Among the proposed rules for businesses, social distancing and hand-sanitizer could be mandatory in the workplace. The other very specific emergency COVID-19 regulations proposed by state safety regulators included requiring employers to put up physical barriers, conduct health screenings before shifts and notify employees within 24 hours if a co-worker tests positive for the coronavirus.

Supporters say enforceable regulations will empower workers to speak out for their safety while opponents argue the proposed rules are far-reaching.

“Frankly these regs are a little bit of overkill,” said Nicole Riley. Riley is state director for the National Federation of Independent Businesses which represents 6,000 small businesses around the state ranging from retailers and restaurants to auto-body shops and light manufacturing.

Riley told 8News the rules being considered Wednesday by Virginia’s Safety and Health Codes Board are rushed, one-size-fits-all mandates, that lack input from the business community.

“It doesn’t take into account, across industries, you have different businesses,” she explained. Riley says while six foot distancing maybe be possible for some businesses, for others like dental hygienists, it would be impossible.

Yet, Virginia has no set safety standards for dealing with COVID-19 and the complaints have been pouring in. Our sister-station WRIC has been investigating coronavirus complaints in the workplace for months.

8News has now uncovered Virginia’s safety regulators are now formally investigating more than 500 complaints, including 11 COVID-19 related deaths in the workplace.

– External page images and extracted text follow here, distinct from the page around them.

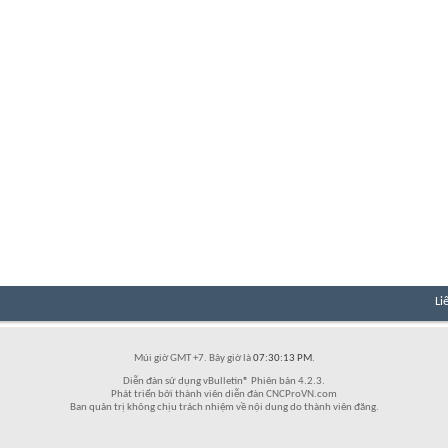
Li
Múi giờ GMT +7. Bây giờ là
07:30:13 PM
.
Diễn đàn sử dụng vBulletin® Phiên bản 4.2.3.
Phát triển bởi thành viên diễn đàn CNCProVN.com
Ban quản trị không chịu trách nhiệm về nội dung do thành viên đăng.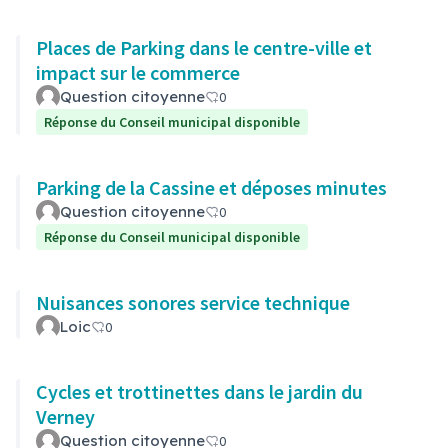
Places de Parking dans le centre-ville et
impact sur le commerce
Question citoyenne
0
Réponse du Conseil municipal disponible
Parking de la Cassine et déposes minutes
Question citoyenne
0
Réponse du Conseil municipal disponible
Nuisances sonores service technique
Loic
0
Cycles et trottinettes dans le jardin du
Verney
Question citoyenne
0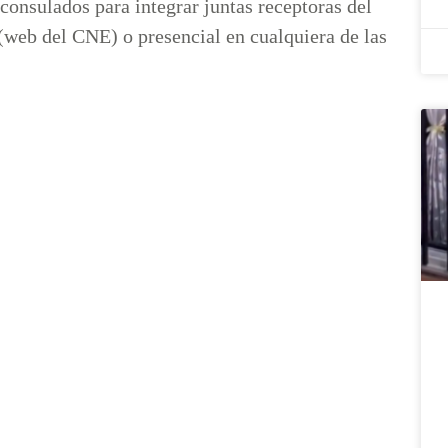
consulados para integrar juntas receptoras del
a (web del CNE) o presencial en cualquiera de las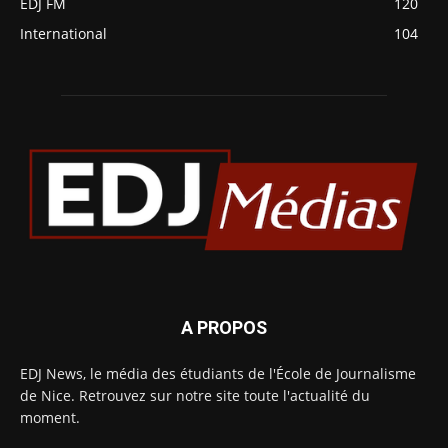
EDJ FM
120
International
104
A PROPOS
EDJ News, le média des étudiants de l'École de Journalisme
de Nice. Retrouvez sur notre site toute l'actualité du
moment.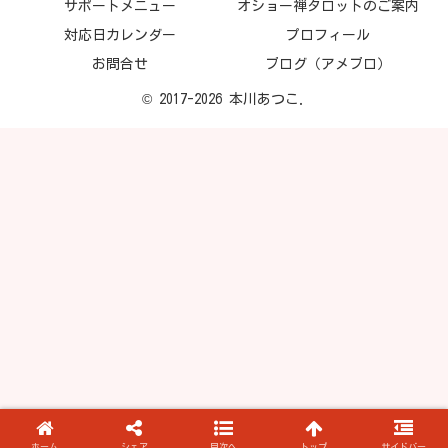
サポートメニュー
オショー禅タロットのご案内
対応日カレンダー
プロフィール
お問合せ
ブログ（アメブロ）
© 2017-2026 本川あつこ.
ホーム
シェア
目次へ
トップ
サイドバー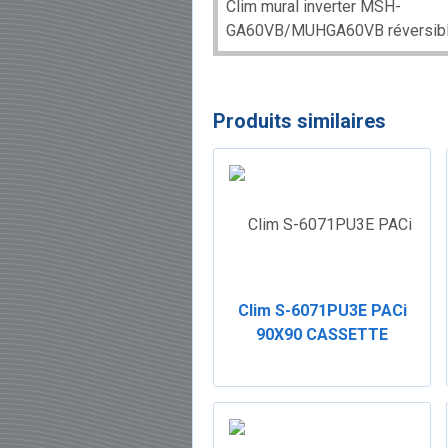
Clim mural inverter MSH-
GA60VB/MUHGA60VB réversib
Produits similaires
Clim S-6071PU3E PACi
90X90 CASSETTE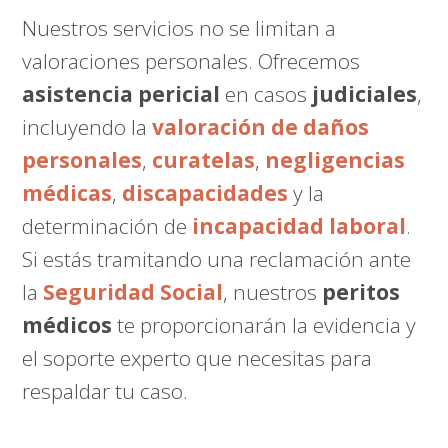
Nuestros servicios no se limitan a
valoraciones personales. Ofrecemos
asistencia pericial
en casos
judiciales
,
incluyendo la
valoración de daños
personales
,
curatelas
,
negligencias
médicas
,
discapacidades
y la
determinación de
incapacidad laboral
.
Si estás tramitando una reclamación ante
la
Seguridad Social
, nuestros
peritos
médicos
te proporcionarán la evidencia y
el soporte experto que necesitas para
respaldar tu caso.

In addition, VOSH, The Virginia Occupational Safety and Health, has received an additional 3,300 calls and emails from employees with concerns about their safety amid the pandemic.

Still, Riley believes VOSH and the Virginia Department of Labor already has the authority to hold violators accountable. She says, “We feel that they already have a lot of tools.”

Riley also believes most businesses have made safety a priority. “Many of them have put in place a lot of controls and protocols that have been recommended by the CDC,” she told 8News.

If the proposals are approved, an infraction could carry a hefty fine for employers anywhere from $13,000 to $130,000 for repeat violations. Virginia’s Safety and Health Codes Board will hold another meeting to discuss proposals.